I cannot answer how animals feel about being eaten. Each being is their own self. Each spirit has it’s own journey. Some come to serve and are proud to help humans. Others come to heal and need love and kindness. And, yet, others may come back from a past life where they didn’t learn to be kind to animals and come in as an animal with a tough life to learn from the experience.

My philosophy is that everything is about balance. If one has pure love and good intentions as they live on this planet, then that vibration not only honors the earth but also the beings upon the earth. Symbiotic relationships occur throughout all species. Honor and gratitude are best to focus on rather than fear and worry.

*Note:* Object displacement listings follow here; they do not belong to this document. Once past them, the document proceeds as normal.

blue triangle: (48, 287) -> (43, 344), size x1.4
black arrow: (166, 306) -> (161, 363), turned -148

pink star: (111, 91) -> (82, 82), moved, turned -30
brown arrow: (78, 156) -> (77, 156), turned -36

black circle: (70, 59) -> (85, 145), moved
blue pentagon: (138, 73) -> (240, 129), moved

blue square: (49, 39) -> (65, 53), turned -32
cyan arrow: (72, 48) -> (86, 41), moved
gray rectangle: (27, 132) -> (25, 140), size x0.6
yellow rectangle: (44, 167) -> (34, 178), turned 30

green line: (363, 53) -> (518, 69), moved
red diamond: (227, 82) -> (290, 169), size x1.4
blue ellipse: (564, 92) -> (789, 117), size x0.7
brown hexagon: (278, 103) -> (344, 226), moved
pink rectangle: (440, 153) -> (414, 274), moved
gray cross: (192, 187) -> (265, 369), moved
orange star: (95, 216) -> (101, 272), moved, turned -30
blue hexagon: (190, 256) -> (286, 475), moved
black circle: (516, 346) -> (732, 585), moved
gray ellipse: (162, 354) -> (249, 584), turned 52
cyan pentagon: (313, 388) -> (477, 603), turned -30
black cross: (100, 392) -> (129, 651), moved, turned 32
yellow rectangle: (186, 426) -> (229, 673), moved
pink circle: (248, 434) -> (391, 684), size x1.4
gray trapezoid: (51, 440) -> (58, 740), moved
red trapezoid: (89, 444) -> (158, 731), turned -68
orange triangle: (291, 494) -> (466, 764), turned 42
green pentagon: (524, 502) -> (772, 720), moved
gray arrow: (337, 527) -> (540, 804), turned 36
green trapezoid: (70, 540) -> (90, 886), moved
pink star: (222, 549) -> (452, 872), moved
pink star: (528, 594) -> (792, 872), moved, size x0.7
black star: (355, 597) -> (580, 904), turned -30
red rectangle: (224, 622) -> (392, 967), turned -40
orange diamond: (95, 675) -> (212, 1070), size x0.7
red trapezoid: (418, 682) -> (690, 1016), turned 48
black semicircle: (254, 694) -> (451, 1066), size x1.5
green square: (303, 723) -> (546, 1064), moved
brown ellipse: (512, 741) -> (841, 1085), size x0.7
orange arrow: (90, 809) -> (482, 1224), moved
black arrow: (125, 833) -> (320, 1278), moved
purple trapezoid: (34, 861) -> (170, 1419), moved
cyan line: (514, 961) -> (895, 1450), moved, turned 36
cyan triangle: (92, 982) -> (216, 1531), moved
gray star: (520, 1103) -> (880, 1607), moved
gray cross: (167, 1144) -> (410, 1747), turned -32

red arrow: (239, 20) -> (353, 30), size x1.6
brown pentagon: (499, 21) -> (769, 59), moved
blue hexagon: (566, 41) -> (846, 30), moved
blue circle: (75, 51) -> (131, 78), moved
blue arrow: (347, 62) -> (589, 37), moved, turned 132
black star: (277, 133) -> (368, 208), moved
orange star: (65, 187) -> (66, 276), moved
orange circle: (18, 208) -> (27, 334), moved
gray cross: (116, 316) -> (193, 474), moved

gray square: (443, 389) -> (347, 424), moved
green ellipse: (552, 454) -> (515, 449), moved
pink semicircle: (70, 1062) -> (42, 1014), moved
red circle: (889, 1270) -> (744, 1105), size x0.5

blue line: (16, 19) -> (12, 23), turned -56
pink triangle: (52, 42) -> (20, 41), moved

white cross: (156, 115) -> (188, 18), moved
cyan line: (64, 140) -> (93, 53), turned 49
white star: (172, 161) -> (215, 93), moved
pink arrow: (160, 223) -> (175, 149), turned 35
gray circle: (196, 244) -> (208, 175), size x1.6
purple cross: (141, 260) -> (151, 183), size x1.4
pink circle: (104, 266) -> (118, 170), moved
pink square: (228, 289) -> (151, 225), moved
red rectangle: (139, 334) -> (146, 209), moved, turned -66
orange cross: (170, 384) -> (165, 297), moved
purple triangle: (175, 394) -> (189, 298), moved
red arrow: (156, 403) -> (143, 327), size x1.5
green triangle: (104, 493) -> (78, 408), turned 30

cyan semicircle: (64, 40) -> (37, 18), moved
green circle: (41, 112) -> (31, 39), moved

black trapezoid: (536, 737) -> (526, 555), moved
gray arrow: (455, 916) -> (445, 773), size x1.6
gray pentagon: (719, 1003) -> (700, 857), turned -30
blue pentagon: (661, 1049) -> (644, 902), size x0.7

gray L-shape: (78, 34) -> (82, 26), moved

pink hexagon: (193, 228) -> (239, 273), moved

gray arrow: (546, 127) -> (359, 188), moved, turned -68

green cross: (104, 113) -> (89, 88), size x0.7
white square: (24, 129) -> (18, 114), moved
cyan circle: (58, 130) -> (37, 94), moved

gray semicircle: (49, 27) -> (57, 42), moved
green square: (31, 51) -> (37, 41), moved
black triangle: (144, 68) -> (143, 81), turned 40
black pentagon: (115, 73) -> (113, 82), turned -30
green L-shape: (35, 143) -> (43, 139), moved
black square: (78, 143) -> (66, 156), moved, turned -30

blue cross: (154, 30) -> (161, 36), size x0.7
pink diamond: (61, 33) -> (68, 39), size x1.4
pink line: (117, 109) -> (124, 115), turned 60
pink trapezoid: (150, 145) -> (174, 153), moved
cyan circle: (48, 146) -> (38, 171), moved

A wolf doesn’t worry or feel guilty when it eats a deer. A snake doesn’t regret it’s actions when eating a mouse. You get my message.

All beings know they are finite in their current physical body but most animals are also aware that their spirits are very powerful and many life experiences will continue to flow. It’s not an endpoint to be eaten in other words.


With this – – – I made my decision to try a different way of eating for the health of my body and see how it responds. I can no longer call myself a vegetarian.